Cliff Davis is an advocate for child welfare and adoption services. Because of his lengthy involvement with these services, he understands some of the challenges faced by adoptive parents. Domestic and international adoption each has unique advantages and disadvantages.
One of the concerns for parents adopting internationally is the health of a child coming from an underdeveloped country. Many diseases that are rarely found in the US are still prevalent in other parts of the world. Tuberculosis is one of the illnesses that is frequently seen in international adoptees. “At risk” children include those coming from institutional care. Upon arrival,1 in 5 children with high-risk backgrounds test positive on the Tuberculosis skin test.

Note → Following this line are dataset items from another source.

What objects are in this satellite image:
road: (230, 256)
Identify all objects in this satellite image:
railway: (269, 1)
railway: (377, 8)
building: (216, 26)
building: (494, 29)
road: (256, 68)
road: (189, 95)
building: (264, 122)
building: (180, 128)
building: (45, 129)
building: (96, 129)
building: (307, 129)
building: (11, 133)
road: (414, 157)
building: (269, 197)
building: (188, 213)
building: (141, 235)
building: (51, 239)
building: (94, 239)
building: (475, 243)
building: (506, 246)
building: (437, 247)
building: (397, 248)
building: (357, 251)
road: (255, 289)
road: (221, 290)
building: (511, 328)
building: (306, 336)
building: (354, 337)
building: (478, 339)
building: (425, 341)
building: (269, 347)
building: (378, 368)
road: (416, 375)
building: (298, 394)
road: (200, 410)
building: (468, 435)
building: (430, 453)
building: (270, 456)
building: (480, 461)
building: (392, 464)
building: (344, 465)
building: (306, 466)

Tuberculosis (TB) is an infection. It typically impacts the lungs but can affect other parts of the body. These symptoms often take time to appear. People who test positive for the infection but do not display any signs or symptoms are said to have latent Tuberculosis (LTB). It is important to note that these individuals are not contagious. However, it is crucial to treat LTB so that the person does not develop active Tuberculosis.
LTB is treated with a medication called isoniazid. Internationally adopted children who test positive will be given this medication. It is taken once per day for nine months. When taken as directed, this medication completely eradicates the disease.
Typically, internationally adopted children will be tested upon arrival and again in six months. This is because it can take several months after exposure before a child tests positive. If the child tests negative both times, they are in the clear and will need no further testing or intervention. If a child tests positive, they are treated and as long as they show no symptoms, will need no further treatment or testing.
It is helpful to speak with your pediatrician to understand all the health issues you may be facing as the parent of an international adoptee. While it may seem complicated, there are numerous resources available to assist adoptive parents. Regulations are in place to help ensure healthy children are adopted into loving homes.